El aire parecía denso y pesado, y las luces amarillas proyectaban una niebla difusa sobre las negras paredes; se iluminó una ventana en una fachada y Sanjay pensó, es una locura, ¿por qué lo hace? Trató de recordar el nombre de una mujer, la cara que él había sentenciado a muerte, la hermana de alguien; tembló en la oscuridad y tuvo que apoyarse en una fría pared y respirar profundamente el aire pestilente; no, no es locura, de ninguna manera, lo que pensé en aquel momento, los pros y los contras de aquello, es la claridad, la ponderación de las ventajas y los costes, sí, los costes, es eso, es una lógica tan exacta e inevitable que no puede frenarse, es, después de todo, la razón triunfante. Cuando le pasó el ataque tembloroso, Sanjay se irguió, asió firmemente su bastón—espada (recordando de pronto el cuento de su tío acerca de un gran nudo) y murmuró, por primera vez desde hacía mucho tiempo, una breve plegaria pidiendo ayuda a sus dioses, «asistidme ahora», y siguió su camino.

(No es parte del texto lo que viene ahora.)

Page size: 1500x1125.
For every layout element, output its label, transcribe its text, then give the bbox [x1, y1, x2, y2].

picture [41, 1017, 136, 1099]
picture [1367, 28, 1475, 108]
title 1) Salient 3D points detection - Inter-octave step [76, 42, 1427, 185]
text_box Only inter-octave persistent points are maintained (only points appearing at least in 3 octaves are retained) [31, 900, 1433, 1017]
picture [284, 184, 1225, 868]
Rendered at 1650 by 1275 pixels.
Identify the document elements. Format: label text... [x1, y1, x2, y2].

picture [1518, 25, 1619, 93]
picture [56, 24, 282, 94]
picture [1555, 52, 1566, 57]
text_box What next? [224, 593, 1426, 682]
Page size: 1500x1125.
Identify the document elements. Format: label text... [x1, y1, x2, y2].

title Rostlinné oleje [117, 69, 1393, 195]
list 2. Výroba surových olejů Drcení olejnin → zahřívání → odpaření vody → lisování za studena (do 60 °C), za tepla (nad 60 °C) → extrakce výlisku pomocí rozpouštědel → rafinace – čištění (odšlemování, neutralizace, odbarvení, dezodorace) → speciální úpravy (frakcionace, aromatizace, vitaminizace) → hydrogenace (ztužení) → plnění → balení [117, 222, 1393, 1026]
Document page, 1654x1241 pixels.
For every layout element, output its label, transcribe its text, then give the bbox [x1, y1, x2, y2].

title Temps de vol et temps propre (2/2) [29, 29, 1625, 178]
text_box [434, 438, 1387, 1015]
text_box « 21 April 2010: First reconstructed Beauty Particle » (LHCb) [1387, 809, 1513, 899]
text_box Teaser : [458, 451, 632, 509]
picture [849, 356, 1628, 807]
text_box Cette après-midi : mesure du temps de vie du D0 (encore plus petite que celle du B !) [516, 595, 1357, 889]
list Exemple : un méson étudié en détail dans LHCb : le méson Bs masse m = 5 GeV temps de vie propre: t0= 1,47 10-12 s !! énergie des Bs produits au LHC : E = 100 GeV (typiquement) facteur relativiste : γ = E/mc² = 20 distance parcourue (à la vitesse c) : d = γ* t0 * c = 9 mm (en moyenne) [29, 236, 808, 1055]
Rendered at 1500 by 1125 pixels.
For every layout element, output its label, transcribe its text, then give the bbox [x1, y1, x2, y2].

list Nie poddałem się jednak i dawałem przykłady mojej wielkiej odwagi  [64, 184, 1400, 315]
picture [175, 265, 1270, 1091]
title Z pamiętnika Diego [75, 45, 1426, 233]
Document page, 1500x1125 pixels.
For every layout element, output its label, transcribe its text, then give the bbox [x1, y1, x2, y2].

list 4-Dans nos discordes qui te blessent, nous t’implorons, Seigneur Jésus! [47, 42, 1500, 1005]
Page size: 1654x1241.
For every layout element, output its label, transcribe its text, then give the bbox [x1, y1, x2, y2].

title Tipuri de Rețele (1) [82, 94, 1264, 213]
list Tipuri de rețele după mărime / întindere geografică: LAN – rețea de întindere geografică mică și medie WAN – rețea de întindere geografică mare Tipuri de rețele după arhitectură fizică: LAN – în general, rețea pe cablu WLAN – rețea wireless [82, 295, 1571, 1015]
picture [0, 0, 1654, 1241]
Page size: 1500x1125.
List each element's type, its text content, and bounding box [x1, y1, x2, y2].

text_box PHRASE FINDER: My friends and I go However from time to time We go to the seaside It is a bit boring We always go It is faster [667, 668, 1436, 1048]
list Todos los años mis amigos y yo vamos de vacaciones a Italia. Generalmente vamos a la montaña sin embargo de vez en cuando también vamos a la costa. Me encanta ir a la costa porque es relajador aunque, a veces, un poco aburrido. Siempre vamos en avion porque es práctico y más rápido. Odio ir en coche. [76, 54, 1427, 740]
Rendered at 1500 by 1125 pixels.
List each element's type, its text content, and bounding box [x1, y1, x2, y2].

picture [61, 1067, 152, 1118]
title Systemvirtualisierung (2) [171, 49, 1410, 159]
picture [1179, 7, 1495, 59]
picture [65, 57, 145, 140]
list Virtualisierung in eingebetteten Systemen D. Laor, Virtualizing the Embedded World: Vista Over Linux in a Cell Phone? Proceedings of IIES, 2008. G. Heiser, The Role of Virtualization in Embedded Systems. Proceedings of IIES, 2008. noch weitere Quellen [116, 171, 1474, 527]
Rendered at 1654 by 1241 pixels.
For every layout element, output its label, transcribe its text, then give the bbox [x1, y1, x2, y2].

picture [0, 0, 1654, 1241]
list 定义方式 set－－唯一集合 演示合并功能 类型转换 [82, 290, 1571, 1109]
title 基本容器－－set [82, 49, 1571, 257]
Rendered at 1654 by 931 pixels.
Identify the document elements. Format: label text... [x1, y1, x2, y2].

Veía de vez en cuando a mujeres en las calles, y se preguntó por la miseria que las había conducido allí, en medio de aquel terror; tenía que ser algo más que el hambre, por supuesto, tenía que ser el brillo de la vida misma, la certeza de que la muerte es real para todos menos para uno mismo; habló con estas mujeres y les enseñaba una lámina sacada de un libro sobre hombres eminentes, una colección de ensayos laudatorios (el referido al doctor se titulaba «El descubrimiento del orden»); la fotografía mostraba a Sarthey con el mentón levantado y una mano en el pecho; tenía profundas arrugas alrededor de la boca y su cabello era una fina nube blanca. ¿Ha visto usted a este hombre?, les preguntaba, piénselo con cuidado, ¿lo ha visto? Pero no, no lo habían visto, y cuando Sanjay les decía que se alejaran de él, que debían evitarlo, era de Sanjay de quien se apartaban: su voz no sabía mantener el interés de ellas y suponía que la expresión de su cara era suficiente para asustar a cualquiera en la oscuridad de aquellas noches de Londres. Pero persistió, recorriendo las callejas hasta terminar exhausto, con dolor en las piernas y sintiendo el agarrotamiento de su mano sobre el bastón; se detuvo finalmente junto a una cisterna vacía, se apoyó en la pared y descansó una mano en el muslo, y le pareció que la intensa oscuridad reverberaba con el jadeo de su respiración.

—Y bien, ¿eres tú?

La sombra a la derecha de Sanjay se apoyaba en la pared con la misma actitud, como la imagen reflejada de un espejo, y Sanjay huyó de su lado, tropezando con los adoquines y cayendo al otro lado del callejón; entonces vio la alta y oscura figura recortada contra el cielo.

—Una de las putitas me ha contado que alguien iba buscando a mi padre, alguien interesante. Tan interesante que tuve que dejarla sola, pobre afortunada, y he venido a buscarte. Sabía que tenías que ser tú. Mi padre. Imagínate.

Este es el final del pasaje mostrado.